— What this task involves —
The expected output is each line in the data below that includes the string "Gaststätte".

— Data for processing —
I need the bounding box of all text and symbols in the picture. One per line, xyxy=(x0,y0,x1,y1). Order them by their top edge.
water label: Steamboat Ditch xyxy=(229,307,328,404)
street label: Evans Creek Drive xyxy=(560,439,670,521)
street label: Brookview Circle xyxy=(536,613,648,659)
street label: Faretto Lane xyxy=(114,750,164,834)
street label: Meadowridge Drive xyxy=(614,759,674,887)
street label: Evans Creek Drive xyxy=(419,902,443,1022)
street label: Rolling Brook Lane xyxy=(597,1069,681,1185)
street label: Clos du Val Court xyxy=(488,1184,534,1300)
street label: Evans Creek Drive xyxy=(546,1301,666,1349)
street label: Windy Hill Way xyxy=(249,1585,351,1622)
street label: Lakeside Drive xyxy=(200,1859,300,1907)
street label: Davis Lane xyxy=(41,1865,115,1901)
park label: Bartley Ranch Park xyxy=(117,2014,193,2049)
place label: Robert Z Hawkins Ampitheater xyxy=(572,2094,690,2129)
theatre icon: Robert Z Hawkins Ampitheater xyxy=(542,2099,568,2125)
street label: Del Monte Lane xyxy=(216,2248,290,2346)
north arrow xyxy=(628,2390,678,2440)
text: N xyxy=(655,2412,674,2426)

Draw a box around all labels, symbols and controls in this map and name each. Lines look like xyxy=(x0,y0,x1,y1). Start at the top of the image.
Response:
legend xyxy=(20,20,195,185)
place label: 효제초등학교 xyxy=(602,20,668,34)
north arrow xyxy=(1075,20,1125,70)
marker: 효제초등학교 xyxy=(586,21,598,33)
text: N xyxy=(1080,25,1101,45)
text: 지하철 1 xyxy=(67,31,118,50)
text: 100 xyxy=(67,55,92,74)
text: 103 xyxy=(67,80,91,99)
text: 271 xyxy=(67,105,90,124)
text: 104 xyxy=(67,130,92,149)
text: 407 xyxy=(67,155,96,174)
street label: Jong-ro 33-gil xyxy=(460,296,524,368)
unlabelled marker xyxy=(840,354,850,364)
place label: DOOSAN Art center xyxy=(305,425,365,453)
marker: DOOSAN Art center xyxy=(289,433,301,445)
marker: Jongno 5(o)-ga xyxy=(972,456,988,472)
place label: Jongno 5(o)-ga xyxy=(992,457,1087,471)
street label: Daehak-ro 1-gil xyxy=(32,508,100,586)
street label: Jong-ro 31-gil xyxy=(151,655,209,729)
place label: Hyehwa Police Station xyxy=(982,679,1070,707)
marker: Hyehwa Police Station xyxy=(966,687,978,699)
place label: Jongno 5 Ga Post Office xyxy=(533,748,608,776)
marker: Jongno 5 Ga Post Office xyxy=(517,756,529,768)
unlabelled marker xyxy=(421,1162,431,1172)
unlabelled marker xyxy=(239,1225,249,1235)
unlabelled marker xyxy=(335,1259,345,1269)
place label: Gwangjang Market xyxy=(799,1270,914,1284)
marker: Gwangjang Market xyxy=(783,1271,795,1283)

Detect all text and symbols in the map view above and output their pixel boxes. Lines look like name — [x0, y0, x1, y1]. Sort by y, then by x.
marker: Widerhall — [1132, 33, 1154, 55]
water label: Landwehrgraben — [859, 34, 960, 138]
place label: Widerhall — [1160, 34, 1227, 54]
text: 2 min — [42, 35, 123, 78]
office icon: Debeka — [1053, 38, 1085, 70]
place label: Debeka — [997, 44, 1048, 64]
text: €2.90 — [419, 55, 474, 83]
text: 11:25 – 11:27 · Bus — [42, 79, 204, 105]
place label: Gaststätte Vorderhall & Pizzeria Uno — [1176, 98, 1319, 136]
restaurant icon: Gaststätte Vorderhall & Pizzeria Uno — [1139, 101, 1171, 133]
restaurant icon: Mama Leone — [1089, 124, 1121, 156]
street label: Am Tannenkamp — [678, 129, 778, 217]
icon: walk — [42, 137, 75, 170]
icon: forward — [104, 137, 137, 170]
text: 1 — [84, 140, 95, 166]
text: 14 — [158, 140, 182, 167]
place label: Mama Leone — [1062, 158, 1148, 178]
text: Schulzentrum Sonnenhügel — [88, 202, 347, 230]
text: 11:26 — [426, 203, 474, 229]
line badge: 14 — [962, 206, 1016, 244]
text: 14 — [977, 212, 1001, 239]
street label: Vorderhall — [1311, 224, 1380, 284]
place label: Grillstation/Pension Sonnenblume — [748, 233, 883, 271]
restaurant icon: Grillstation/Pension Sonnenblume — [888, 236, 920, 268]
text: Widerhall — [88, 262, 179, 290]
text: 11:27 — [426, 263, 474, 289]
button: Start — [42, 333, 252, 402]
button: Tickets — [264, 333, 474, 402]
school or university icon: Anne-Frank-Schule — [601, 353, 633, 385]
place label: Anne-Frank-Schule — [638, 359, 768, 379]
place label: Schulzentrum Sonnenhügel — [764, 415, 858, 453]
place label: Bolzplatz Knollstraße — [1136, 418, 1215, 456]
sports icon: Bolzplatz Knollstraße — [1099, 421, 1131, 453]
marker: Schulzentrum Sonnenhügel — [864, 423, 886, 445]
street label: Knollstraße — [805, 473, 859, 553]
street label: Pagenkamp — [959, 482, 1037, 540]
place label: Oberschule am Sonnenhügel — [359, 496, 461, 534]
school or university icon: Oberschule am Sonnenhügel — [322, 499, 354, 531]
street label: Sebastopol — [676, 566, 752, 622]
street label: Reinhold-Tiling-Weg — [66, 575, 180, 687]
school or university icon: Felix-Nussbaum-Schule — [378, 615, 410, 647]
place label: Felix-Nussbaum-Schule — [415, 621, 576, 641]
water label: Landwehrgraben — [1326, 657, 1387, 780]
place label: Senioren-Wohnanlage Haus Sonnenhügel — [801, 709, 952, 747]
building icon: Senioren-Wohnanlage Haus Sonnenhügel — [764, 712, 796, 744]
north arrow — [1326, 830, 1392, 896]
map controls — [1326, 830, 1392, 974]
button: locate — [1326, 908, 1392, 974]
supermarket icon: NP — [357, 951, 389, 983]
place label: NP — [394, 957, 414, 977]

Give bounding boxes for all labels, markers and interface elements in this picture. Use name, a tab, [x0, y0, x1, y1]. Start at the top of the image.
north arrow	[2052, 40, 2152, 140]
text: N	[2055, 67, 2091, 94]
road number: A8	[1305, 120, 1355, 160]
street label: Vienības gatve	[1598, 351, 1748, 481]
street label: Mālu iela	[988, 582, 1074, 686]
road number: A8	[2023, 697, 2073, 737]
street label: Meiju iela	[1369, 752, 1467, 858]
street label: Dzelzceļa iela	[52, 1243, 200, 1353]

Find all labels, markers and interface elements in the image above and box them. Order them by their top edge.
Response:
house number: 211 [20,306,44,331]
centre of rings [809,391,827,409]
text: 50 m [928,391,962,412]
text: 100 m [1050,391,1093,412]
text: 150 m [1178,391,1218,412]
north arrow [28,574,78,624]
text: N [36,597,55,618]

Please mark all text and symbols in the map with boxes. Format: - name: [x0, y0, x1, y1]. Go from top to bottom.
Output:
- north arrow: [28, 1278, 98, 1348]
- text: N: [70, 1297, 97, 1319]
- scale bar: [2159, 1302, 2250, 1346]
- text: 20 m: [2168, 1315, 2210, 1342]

— Task answer —
place label: Gaststätte Vorderhall & Pizzeria Uno — [1176, 98, 1319, 136]
restaurant icon: Gaststätte Vorderhall & Pizzeria Uno — [1139, 101, 1171, 133]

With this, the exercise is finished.